Monsignor Antonio Mattiazzo, sabato, durante la sua omelia in occasione dell'ultima celebrazione di Sant'Antonio da lui presieduta come capo della diocesi di Padova. Centrale il tema dell'accoglienza

"Anche Gesù, Giuseppe e Maria sono stati profughi". Ha voluto ricordarlo ai fedeli il vescovo di Padova, Antonio Mattiazzo, sabato, durante la sua omelia in occasione dell'ultima celebrazione del Santo da lui presieduta come capo della diocesi, ruolo che ricopre da ormai 25 anni: "Le parole del Signore ci sollecitano ad aprire il nostro cuore - ha aggiunto - il nostro portafoglio e, se necessario, anche le nostre case per aiutare i poveri".

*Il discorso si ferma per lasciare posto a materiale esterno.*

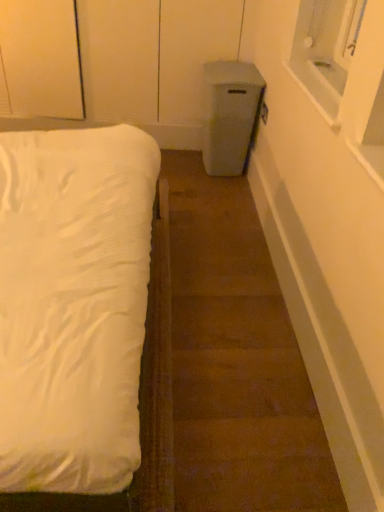
Question: Should I look upward or downward to see white soft bed at left?

Choices:
 (A) down
 (B) up

Answer: (B)

Question: From the image's perspective, is brown carpet at lower left below white soft bed at left?

Choices:
 (A) yes
 (B) no

Answer: (A)

Question: Considering the relative positions of brown carpet at lower left and white soft bed at left in the image provided, is brown carpet at lower left to the right of white soft bed at left from the viewer's perspective?

Choices:
 (A) no
 (B) yes

Answer: (B)

Question: Is brown carpet at lower left at the left side of white soft bed at left?

Choices:
 (A) no
 (B) yes

Answer: (A)

Question: From a real-world perspective, does brown carpet at lower left sit lower than white soft bed at left?

Choices:
 (A) no
 (B) yes

Answer: (B)

Question: Does brown carpet at lower left have a larger size compared to white soft bed at left?

Choices:
 (A) no
 (B) yes

Answer: (A)

Question: Is brown carpet at lower left positioned beyond the bounds of white soft bed at left?

Choices:
 (A) no
 (B) yes

Answer: (B)

Question: Considering the relative sizes of white soft bed at left and brown carpet at lower left in the image provided, is white soft bed at left wider than brown carpet at lower left?

Choices:
 (A) yes
 (B) no

Answer: (A)

Question: Is white soft bed at left thinner than brown carpet at lower left?

Choices:
 (A) yes
 (B) no

Answer: (B)

Question: Can you confirm if white soft bed at left is taller than brown carpet at lower left?

Choices:
 (A) yes
 (B) no

Answer: (A)

Question: Does white soft bed at left come behind brown carpet at lower left?

Choices:
 (A) no
 (B) yes

Answer: (A)

Question: From the image's perspective, is white soft bed at left located above brown carpet at lower left?

Choices:
 (A) yes
 (B) no

Answer: (A)

Question: Is white soft bed at left in contact with brown carpet at lower left?

Choices:
 (A) yes
 (B) no

Answer: (B)

Question: Considering the positions of brown carpet at lower left and white soft bed at left in the image, is brown carpet at lower left taller or shorter than white soft bed at left?

Choices:
 (A) short
 (B) tall

Answer: (A)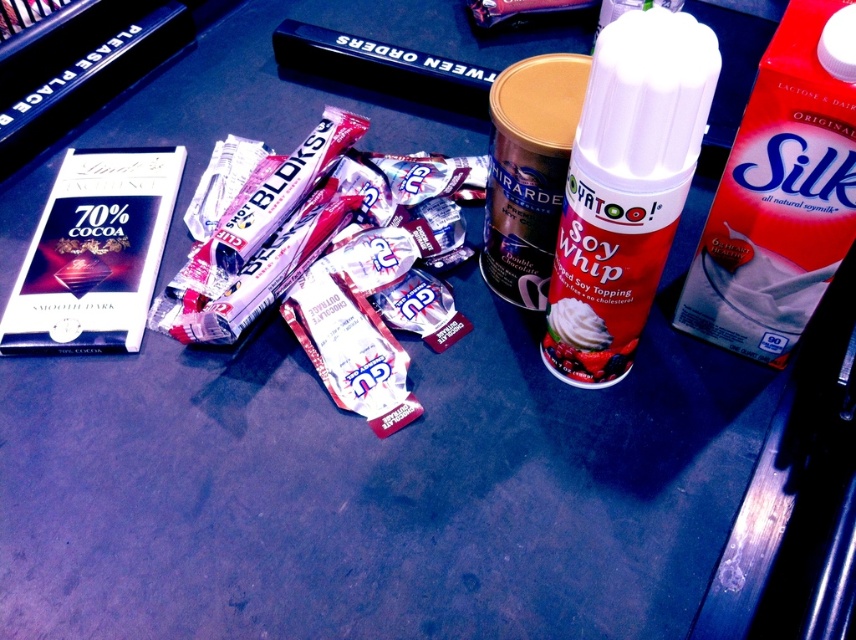
Question: Is red matte soy whip can at center positioned before metallic gold canister at center?

Choices:
 (A) no
 (B) yes

Answer: (B)

Question: Which point is farther from the camera taking this photo?

Choices:
 (A) (519, 276)
 (B) (812, 122)
 (C) (595, 170)

Answer: (A)

Question: Which point is farther to the camera?

Choices:
 (A) red matte soy whip can at center
 (B) metallic gold canister at center
 (C) red cardboard carton at right

Answer: (B)

Question: Is red cardboard carton at right positioned behind red matte soy whip can at center?

Choices:
 (A) no
 (B) yes

Answer: (B)

Question: Estimate the real-world distances between objects in this image. Which object is closer to the metallic gold canister at center?

Choices:
 (A) red matte soy whip can at center
 (B) red cardboard carton at right

Answer: (A)

Question: Considering the relative positions of red cardboard carton at right and metallic gold canister at center in the image provided, where is red cardboard carton at right located with respect to metallic gold canister at center?

Choices:
 (A) above
 (B) below

Answer: (B)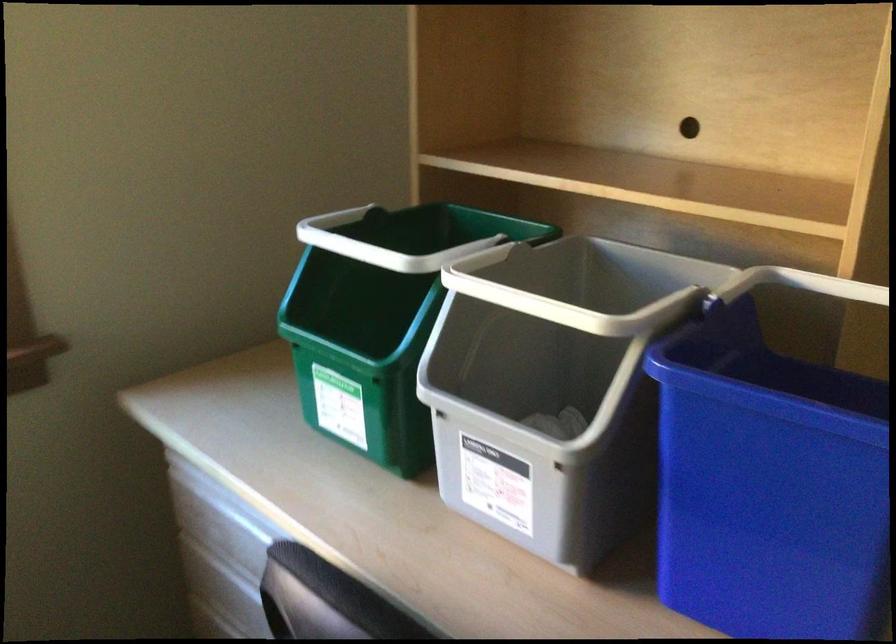
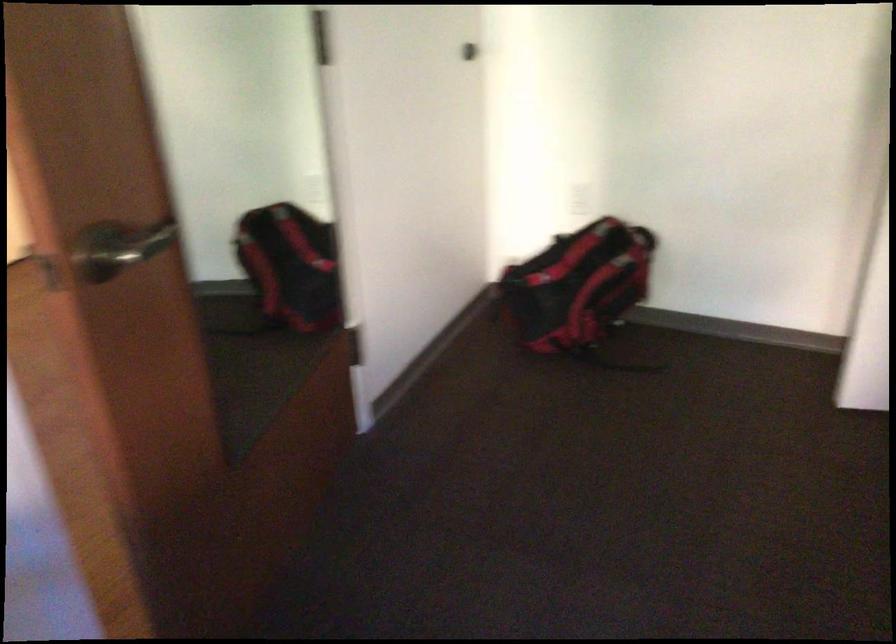
How did the camera likely rotate?

The camera's rotation is toward right-down.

IL VESCOVO. Una basilica gremita, come ogni anno, quella che ha accolto il messaggio di monsignor Mattiazzo, che ha auspicato per la città del Santo una vocazione all'accoglienza lontana da atteggiamenti indifferenti e di contrasto. Evidente il riferimento al tema dell'accoglienza dei migranti: "Non è peccato la povertà - ha ribadito - ma è peccato l'indifferenza e avere il cuore duro. Antonio - ha proseguito il vescovo - giunse naufrago dall'Africa alla Sicilia e poi giunse a Padova: c'era bisogno di un Santo così eccezionale per convertire i padovani di allora e magari anche quelli di oggi. Prego Sant'Antonio affinché illumini le autorità e tutti i cittadini per far sì che assumano atteggiamenti ispirati a saggezza, lungimiranza e carità cristiana". Mattiazzo ha concluso la sua omelia porgendo un saluto a tutta la città e un augurio, per se stesso, non di andare in pensione, ma di poter andare nuovamente in altra missione.

OLTRE 100MILA PRESENZE. Per tutta la giornata, l'affluenza di fedeli è stata molto alta, e si presume i numeri saliranno ulteriormente con la partecipazione alla tradizionale processione delle reliquie e della statua di sant'Antonio. Complice il fatto che quest'anno la solennità cadesse di sabato, le stime parlano di oltre 100mila presenze complessive. Sin dalla prima celebrazione delle 6, la basilica è stata affollatissima, tanto da risultare difficile transitare lungo le navate della chiesa. Tanti i pellegrini in coda per far visita alla tomba del Santo. Quasi 6mila i passaggi nella basikica, che potrebbero taccare gli 8mila alla chiusura delle porte. Grande dispiegamento di forze dell'ordine e volontar.